[Passage provided]
Synopsis Explores how the private worlds of one generation are reinterpreted by the next. Walker Janeway and his sister Nan reunite for the reading of their father’s will in the Manhattan loft where he lived. A wealthy architect, Ned’s legacy is the iconic, internationally renowned 1960s New York house designed with his late business partner Theo. Joined by Theo’s son, the three childhood friends meet to settle the estate and determine the future of the house. The discovery of a brief entry, 'three days of rain' , in Ned’s diary is the only clue to the true stories of the previous generation.
The Apollo theatre, which last year played host to Josh Hartnett in Rain Man, had a touch of deja vu last night as another play with rain in the title opened at the Shaftesbury Avenue venue, again headlined by a Hollywood star (See Today's 1st Night Photos).
This time around, it's the turn of Atonement and Last King of Scotland star James McAvoy, who lines up alongside Nigel Harman and Lyndsey Marshal in Richard Greenberg's Three Days of Rain. The production, directed by Donmar associate Jamie Lloyd (Piaf), marks the play's first major London outing since it made its UK debut at the Donmar Warehouse in 1999, directed by Sam Mendes.
Three Days of Rain explores the secrets passed from one generation to the next. When two architecture partners die, they leave their children the mysterious legacy of a house they designed. The past, including an inexplicable diary entry containing the words 'three days of rain', is delved and re-interpreted until the audience is taken back to the earlier generation (played by the same three actors) to discover the truth.
So did the plaudits rain down from the critics? Well, not exactly. Although most heaped praise on the “dynamic” work of McAvoy and his co-stars ("a performance that makes you long to see McAvoy at large in the classic repertory” according to the Guardian's Michael Billington), such compliments were not so forthcoming in other areas. Although many praised Lloyd's “energetic” revival, others criticised it for failing to deal adequately with the play's “intricate structure and subtly shifting moods”. And for some, no matter how good the production, Greenberg's play is simply a “big so-what”. All in all, it was very much a case of three stars for Three Days.
Michael Coveney on Whatsonstage.com (three stars) - “Jamie Lloyd’s energetic production, which comes with an imposing grey design by Soutra Gilmour of the Manhattan loft and an atmospheric soundtrack by Matt McKenzie, is very well done but doesn’t really convince me that the play … was all that worth reviving beyond the acting opportunities it offers … Still, McAvoy is wonderfully fresh, trembling with misdirected vitality as Walker and then creating a sensitive, stuttering soul as his own father, the disability projected with great technical finesse and no hint of patronising embarrassment. Harman is a convincingly shiny daytime television personality as Pip, subsiding into anger and resentment as his own father, while Marshal confirms her status as one of our most talented and polished comediennes.”

[Data listing]
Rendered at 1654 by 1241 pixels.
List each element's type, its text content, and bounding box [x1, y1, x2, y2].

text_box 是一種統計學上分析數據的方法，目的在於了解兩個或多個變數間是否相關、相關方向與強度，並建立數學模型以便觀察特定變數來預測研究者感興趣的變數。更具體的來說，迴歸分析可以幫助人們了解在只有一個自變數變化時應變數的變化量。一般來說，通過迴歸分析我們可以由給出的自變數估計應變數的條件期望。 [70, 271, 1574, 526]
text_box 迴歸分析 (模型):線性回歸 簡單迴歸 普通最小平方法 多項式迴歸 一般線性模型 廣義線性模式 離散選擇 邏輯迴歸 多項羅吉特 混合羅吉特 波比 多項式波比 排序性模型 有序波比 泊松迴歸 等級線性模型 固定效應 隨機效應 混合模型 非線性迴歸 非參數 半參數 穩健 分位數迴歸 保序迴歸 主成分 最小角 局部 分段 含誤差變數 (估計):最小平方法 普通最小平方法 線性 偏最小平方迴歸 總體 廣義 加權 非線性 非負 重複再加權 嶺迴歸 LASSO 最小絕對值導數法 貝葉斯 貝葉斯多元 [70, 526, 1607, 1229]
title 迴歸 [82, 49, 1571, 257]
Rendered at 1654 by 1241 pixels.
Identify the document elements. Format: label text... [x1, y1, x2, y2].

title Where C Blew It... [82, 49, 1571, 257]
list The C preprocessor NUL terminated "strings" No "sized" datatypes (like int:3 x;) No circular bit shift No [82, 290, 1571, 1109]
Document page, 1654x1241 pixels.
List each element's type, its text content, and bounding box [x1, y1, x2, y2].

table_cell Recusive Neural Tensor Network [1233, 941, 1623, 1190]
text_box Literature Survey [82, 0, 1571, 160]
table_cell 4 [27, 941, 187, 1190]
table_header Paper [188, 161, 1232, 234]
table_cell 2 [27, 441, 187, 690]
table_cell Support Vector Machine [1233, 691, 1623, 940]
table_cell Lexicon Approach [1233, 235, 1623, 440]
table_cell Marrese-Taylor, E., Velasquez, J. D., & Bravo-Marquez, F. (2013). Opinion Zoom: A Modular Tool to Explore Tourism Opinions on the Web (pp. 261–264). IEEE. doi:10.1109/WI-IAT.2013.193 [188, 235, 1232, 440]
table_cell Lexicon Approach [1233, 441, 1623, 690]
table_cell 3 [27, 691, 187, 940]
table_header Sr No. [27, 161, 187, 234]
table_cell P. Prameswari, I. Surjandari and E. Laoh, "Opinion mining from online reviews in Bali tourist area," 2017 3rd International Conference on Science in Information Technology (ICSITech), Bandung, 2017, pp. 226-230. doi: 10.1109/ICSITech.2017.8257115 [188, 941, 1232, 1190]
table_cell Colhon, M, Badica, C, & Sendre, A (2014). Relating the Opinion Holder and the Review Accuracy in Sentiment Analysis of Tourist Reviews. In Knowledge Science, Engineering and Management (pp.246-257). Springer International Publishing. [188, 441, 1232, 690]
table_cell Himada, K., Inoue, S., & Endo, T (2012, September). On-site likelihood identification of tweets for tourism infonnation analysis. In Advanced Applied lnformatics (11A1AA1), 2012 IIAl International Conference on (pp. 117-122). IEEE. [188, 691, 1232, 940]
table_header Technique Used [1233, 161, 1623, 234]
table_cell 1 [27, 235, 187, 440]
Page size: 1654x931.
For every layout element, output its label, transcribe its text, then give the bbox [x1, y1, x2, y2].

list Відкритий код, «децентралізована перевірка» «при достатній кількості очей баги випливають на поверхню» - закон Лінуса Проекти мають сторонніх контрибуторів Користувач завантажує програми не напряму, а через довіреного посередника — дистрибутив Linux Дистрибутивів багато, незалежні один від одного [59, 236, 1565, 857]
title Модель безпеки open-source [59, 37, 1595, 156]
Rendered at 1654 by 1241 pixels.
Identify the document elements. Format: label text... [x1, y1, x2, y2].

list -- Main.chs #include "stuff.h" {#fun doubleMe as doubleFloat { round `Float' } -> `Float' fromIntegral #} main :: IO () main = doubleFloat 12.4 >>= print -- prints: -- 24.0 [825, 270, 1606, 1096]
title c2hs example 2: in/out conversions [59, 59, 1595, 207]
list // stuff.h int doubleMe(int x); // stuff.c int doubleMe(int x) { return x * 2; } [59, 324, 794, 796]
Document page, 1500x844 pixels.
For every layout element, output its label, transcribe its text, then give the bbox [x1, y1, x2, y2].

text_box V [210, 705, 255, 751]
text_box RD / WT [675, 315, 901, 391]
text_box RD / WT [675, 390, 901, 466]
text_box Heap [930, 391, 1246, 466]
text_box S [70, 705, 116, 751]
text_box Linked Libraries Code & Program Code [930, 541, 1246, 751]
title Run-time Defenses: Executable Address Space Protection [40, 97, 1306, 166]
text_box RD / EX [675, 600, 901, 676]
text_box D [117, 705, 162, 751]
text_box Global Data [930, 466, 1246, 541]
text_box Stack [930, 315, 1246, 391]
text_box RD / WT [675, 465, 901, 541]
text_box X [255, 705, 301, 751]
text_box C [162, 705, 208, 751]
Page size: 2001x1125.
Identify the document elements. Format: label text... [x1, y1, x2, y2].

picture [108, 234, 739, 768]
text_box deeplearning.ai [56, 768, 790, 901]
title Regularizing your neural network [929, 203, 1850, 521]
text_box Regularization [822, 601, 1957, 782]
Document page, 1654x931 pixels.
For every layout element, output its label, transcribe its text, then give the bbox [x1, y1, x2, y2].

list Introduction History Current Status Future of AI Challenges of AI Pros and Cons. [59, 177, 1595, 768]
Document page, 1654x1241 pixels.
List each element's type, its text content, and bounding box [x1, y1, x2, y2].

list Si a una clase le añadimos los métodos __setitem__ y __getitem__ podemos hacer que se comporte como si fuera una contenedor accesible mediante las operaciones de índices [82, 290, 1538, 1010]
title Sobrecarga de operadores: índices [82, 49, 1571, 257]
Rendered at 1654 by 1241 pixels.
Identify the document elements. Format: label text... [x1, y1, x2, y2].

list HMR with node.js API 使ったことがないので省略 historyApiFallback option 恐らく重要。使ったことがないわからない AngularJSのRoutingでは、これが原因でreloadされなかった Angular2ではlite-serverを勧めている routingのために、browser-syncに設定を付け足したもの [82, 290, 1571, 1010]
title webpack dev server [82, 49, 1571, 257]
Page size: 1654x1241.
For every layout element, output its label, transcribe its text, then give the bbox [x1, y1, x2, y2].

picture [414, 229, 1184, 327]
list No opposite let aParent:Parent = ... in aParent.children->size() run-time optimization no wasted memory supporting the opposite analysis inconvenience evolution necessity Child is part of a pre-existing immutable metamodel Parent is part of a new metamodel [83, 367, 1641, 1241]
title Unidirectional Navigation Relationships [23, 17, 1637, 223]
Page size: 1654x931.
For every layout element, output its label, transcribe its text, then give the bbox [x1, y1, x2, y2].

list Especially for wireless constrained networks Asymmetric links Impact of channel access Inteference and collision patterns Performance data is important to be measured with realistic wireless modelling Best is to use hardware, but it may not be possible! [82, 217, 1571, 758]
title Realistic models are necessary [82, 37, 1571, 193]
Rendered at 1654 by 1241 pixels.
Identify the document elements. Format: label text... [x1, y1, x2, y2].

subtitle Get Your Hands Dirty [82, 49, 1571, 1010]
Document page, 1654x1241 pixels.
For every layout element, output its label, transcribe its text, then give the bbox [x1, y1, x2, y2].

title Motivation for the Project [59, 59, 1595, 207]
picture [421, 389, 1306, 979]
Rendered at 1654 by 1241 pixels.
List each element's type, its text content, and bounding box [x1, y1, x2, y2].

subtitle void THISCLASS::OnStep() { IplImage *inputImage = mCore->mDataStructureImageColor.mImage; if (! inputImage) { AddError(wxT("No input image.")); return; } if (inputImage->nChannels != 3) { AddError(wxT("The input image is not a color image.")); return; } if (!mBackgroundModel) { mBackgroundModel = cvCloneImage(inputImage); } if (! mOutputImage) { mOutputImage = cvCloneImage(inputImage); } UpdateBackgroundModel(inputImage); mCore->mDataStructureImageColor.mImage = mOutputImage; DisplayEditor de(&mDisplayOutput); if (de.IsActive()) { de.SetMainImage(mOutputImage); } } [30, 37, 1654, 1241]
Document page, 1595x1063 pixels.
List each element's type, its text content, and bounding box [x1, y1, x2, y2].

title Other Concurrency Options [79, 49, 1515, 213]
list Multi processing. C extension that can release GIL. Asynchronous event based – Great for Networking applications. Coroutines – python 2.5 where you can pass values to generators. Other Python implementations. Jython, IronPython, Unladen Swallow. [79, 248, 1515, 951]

[To do]
Extract the stretch of the review of Three Days of Rain from "The Apollo theatre, which" through "by Sam Mendes.", copying it word for word.

[Output below]
The Apollo theatre, which last year played host to Josh Hartnett in Rain Man, had a touch of deja vu last night as another play with rain in the title opened at the Shaftesbury Avenue venue, again headlined by a Hollywood star (See Today's 1st Night Photos).
This time around, it's the turn of Atonement and Last King of Scotland star James McAvoy, who lines up alongside Nigel Harman and Lyndsey Marshal in Richard Greenberg's Three Days of Rain. The production, directed by Donmar associate Jamie Lloyd (Piaf), marks the play's first major London outing since it made its UK debut at the Donmar Warehouse in 1999, directed by Sam Mendes.